J’ai constitué cette équipe, qui est d’ailleurs ouverte à tout volontaire, au gré des conférences que je donne sur la thématique de la prévention urbaine et aussi via la page Facebook de mon association [3]. Ensemble, nous montons, souvent avec l’aide des jeunes, un barnum. Pour instaurer une ambiance conviviale, je mets de la musique et je propose des boissons. En début d’animation, viennent les pré-ados et les adolescents.
Un peu plus tard dans la soirée, arrive le public-cible, les 18-25 ans, garçons et filles. Nous allons aussi nous présenter dans les halls d’immeuble pour les inciter à nous rejoindre. Le dialogue se noue assez facilement. Il s’agit d’échanger sur leurs préoccupations, leur ressenti. On peut aussi aborder un sujet plus concret, par exemple travailler sur un CV. Selon la demande, nous essayons des les orienter vers les ressources locales.
Semaine après semaine, on constate un apaisement, en termes d’ambiance générale dans le quartier et en particulier aux pieds des immeubles. Par ailleurs, je remarque que les jeunes apprécient que l’on vienne jusqu’à eux, ils se sentent valorisés, d’autant plus qu’ils n’ont pas souvent l’occasion de rencontrer des personnes extérieures à leur quartier.

Quel accueil recevez-vous des élus à qui vous proposez d’intervenir ?
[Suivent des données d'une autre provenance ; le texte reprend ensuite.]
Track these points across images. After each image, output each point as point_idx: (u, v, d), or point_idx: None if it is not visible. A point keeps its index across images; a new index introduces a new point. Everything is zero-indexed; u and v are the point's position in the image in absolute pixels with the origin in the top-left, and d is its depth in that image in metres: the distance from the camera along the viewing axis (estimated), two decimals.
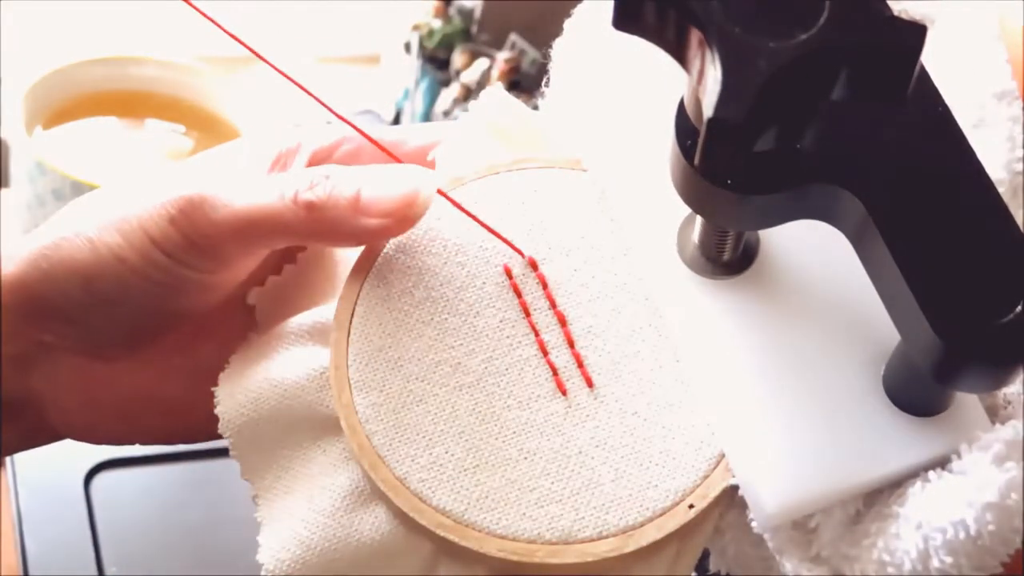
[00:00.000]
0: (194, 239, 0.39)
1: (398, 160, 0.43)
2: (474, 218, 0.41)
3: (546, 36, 0.45)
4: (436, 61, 1.19)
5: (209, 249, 0.40)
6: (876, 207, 0.33)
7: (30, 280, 0.41)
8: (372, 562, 0.38)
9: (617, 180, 0.42)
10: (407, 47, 1.22)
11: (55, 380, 0.43)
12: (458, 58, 1.16)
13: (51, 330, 0.42)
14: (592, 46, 0.43)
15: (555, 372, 0.39)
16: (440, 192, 0.41)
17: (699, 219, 0.39)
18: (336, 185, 0.39)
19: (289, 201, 0.39)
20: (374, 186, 0.39)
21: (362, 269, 0.41)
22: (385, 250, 0.41)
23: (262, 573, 0.38)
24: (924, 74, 0.34)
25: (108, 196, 0.42)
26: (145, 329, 0.42)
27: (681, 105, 0.35)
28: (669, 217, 0.40)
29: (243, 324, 0.44)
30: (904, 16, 0.32)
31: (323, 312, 0.41)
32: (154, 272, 0.40)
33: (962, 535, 0.32)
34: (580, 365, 0.39)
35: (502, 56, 1.12)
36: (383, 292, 0.40)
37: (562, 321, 0.40)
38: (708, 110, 0.31)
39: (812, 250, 0.39)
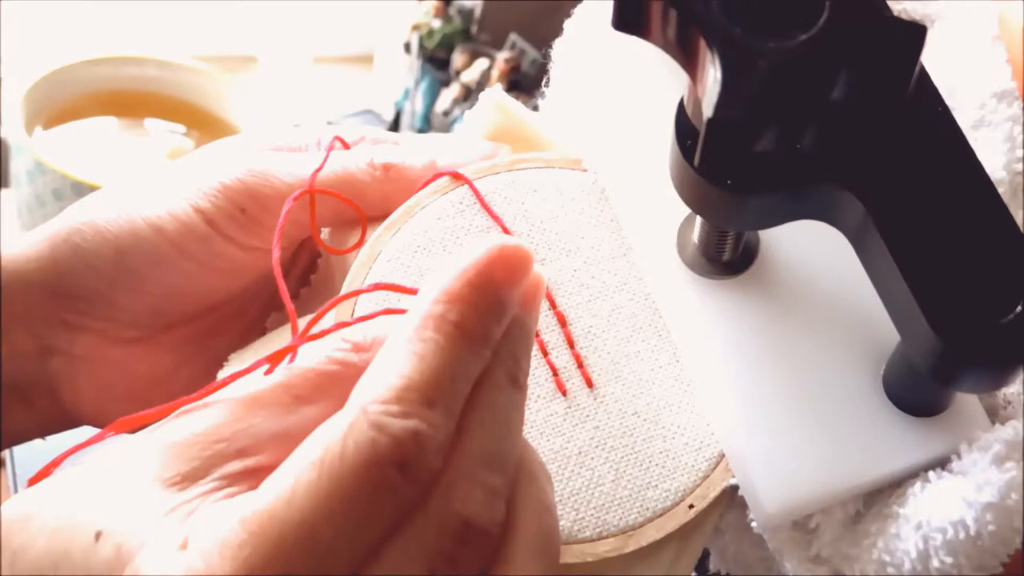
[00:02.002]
0: (247, 206, 0.41)
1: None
2: (490, 211, 0.41)
3: (546, 36, 0.45)
4: (436, 61, 1.19)
5: (261, 218, 0.41)
6: (876, 207, 0.33)
7: (59, 255, 0.41)
8: None
9: (617, 180, 0.42)
10: (407, 47, 1.22)
11: (72, 362, 0.43)
12: (458, 58, 1.16)
13: (74, 308, 0.42)
14: (592, 46, 0.43)
15: (555, 372, 0.39)
16: (465, 180, 0.41)
17: (699, 219, 0.39)
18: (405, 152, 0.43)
19: (366, 166, 0.42)
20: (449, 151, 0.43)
21: (362, 269, 0.41)
22: (385, 251, 0.41)
23: None
24: (924, 74, 0.34)
25: (148, 175, 0.43)
26: (166, 312, 0.43)
27: (681, 105, 0.35)
28: (669, 217, 0.40)
29: (257, 324, 0.44)
30: (904, 16, 0.32)
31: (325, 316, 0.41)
32: (190, 243, 0.41)
33: (962, 535, 0.32)
34: (580, 365, 0.39)
35: (502, 56, 1.12)
36: (383, 292, 0.40)
37: (562, 321, 0.40)
38: (708, 110, 0.31)
39: (812, 250, 0.39)
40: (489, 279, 0.30)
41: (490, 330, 0.30)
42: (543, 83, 0.45)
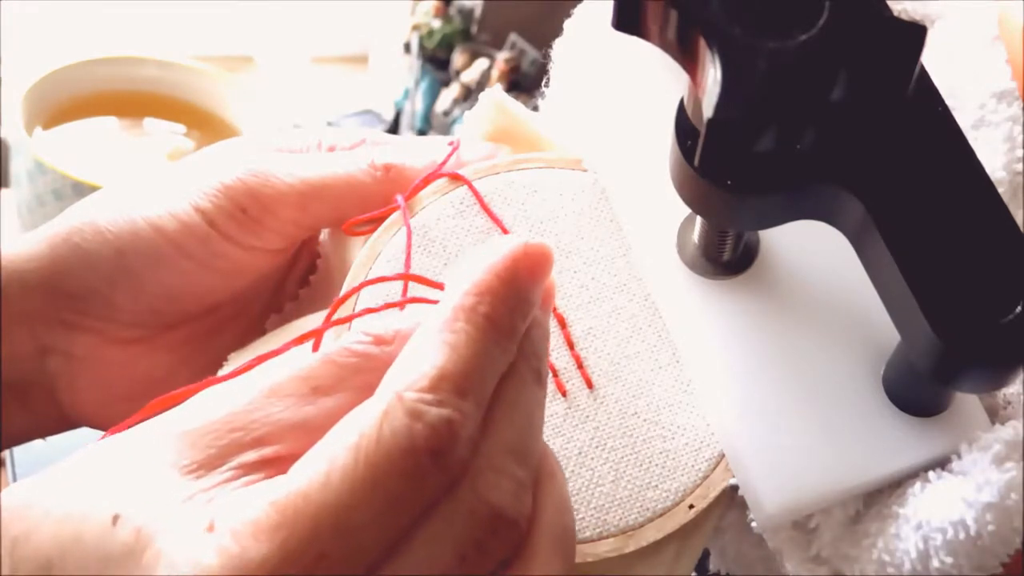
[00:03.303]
0: (247, 206, 0.41)
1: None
2: (489, 212, 0.41)
3: (546, 36, 0.45)
4: (436, 61, 1.19)
5: (261, 218, 0.41)
6: (876, 207, 0.33)
7: (59, 255, 0.41)
8: None
9: (617, 180, 0.42)
10: (407, 47, 1.22)
11: (71, 362, 0.43)
12: (458, 58, 1.16)
13: (74, 308, 0.42)
14: (592, 46, 0.43)
15: (555, 374, 0.39)
16: (465, 181, 0.41)
17: (699, 219, 0.39)
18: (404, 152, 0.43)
19: (367, 166, 0.42)
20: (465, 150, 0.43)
21: (362, 269, 0.41)
22: (384, 251, 0.41)
23: None
24: (924, 74, 0.34)
25: (149, 176, 0.43)
26: (166, 312, 0.43)
27: (681, 105, 0.35)
28: (669, 217, 0.40)
29: (256, 325, 0.45)
30: (904, 16, 0.32)
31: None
32: (190, 243, 0.41)
33: (962, 535, 0.32)
34: (580, 367, 0.39)
35: (502, 56, 1.12)
36: (383, 293, 0.40)
37: (562, 323, 0.40)
38: (708, 111, 0.31)
39: (812, 250, 0.39)
40: (516, 275, 0.31)
41: (516, 325, 0.31)
42: (543, 83, 0.45)
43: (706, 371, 0.38)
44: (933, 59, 0.41)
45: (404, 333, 0.32)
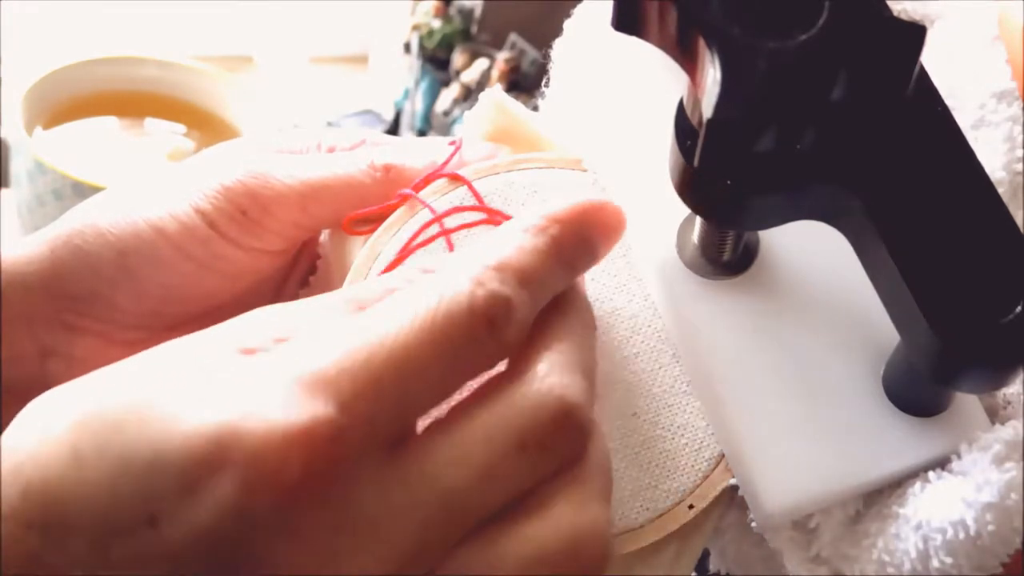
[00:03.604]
0: (247, 208, 0.41)
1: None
2: (488, 212, 0.41)
3: (546, 36, 0.45)
4: (436, 61, 1.19)
5: (261, 220, 0.41)
6: (876, 207, 0.33)
7: (60, 257, 0.41)
8: None
9: (617, 180, 0.42)
10: (407, 47, 1.22)
11: (72, 364, 0.43)
12: (458, 58, 1.16)
13: (75, 310, 0.42)
14: (592, 46, 0.43)
15: None
16: (464, 181, 0.42)
17: (699, 219, 0.39)
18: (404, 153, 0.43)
19: (366, 167, 0.42)
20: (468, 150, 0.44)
21: (362, 269, 0.41)
22: (384, 251, 0.41)
23: None
24: (924, 74, 0.34)
25: (150, 177, 0.43)
26: (167, 314, 0.43)
27: (681, 105, 0.35)
28: (669, 217, 0.40)
29: None
30: (904, 16, 0.32)
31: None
32: (191, 244, 0.41)
33: (962, 535, 0.32)
34: None
35: (502, 56, 1.12)
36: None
37: None
38: (707, 111, 0.31)
39: (812, 250, 0.39)
40: (587, 219, 0.33)
41: (577, 261, 0.33)
42: (543, 83, 0.45)
43: (705, 371, 0.38)
44: (933, 59, 0.41)
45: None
Ce n’est pas simple. Il y a beaucoup de réticences. Les élus craignent, à tort, que cette structure ouverte ne crée des nuisances. Je sais aussi que ma démarche vient bousculer les pratiques professionnelles des travailleurs sociaux, elle les interroge sur leur organisation pratique, ne serait-ce que sur la question des horaires de travail. Et j’assume tout à fait ce rôle d’empêcheur de tourner en rond !
Mon espoir est, qu’après notre passage, quand l’élu aura eu l’occasion d’en observer les bénéfices, il prenne la décision d’ouvrir un lieu équivalent, et cette fois-ci permanent.

Comment est financée votre action ?

Principalement par la fondation Abbé Pierre, dont la subvention permet de me salarier, à l’année et à mi-temps, sur un ensemble d’actions de prévention urbaine, subvention à laquelle s’ajoute une aide de la région Ile-de-France. Je demande à la collectivité de participer aux frais matériels de déplacement.
REFERENCES

Yazid Kherfi a un parcours atypique, marqué par des années de délinquance et un passage en prison. Il intervient aujourd'hui en milieu pénitentiaire, dans des instituts de formation et auprès des collectivités. Il est également chargé de cours à l'Université Paris X Nanterre et président de l'Association "Pouvoir d'Agir" à Clichy-sous-Bois.
Il a co-écrit deux ouvrages : « Repris de justesse » (2000) et « Quand les banlieues brûlent » (2006), éditions la Découverte.